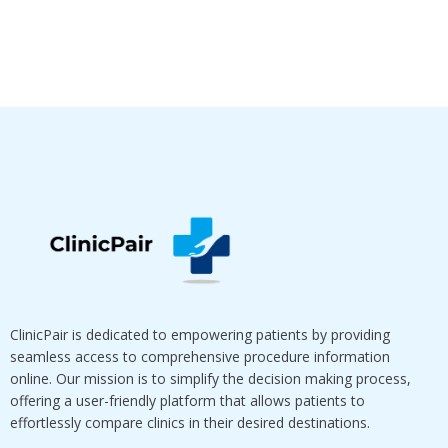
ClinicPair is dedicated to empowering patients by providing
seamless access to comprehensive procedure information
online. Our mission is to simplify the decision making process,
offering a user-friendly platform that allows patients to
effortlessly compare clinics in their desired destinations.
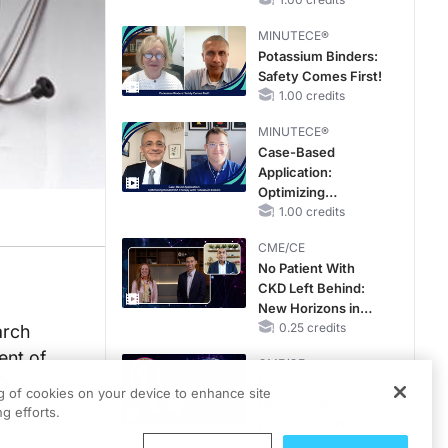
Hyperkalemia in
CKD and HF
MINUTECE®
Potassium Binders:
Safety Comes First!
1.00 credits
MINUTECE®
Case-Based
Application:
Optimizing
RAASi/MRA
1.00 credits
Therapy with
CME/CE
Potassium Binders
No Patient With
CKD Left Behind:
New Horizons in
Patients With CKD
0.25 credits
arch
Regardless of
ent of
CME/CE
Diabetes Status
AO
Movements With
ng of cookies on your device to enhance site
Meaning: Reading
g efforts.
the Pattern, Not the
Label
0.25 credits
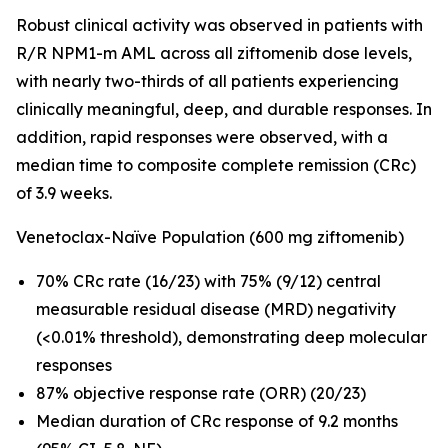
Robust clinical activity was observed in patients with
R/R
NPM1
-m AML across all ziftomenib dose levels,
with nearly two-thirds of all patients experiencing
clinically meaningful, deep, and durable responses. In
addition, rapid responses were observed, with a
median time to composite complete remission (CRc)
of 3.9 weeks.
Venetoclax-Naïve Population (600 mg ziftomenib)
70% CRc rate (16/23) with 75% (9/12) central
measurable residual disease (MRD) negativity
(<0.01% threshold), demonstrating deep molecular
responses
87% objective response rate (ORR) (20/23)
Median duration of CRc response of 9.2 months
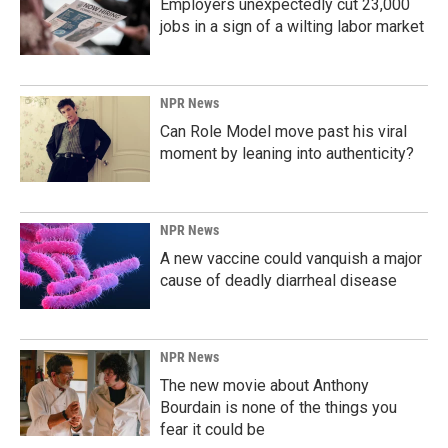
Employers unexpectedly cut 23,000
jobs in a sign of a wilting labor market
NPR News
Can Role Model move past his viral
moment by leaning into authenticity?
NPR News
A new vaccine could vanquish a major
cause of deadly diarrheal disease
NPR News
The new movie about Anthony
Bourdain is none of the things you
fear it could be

=-=-=

→ **What you have to do**:
Check each line of the material for "rate" and report how many have it. Add no other words.

→ **Solution below**:
2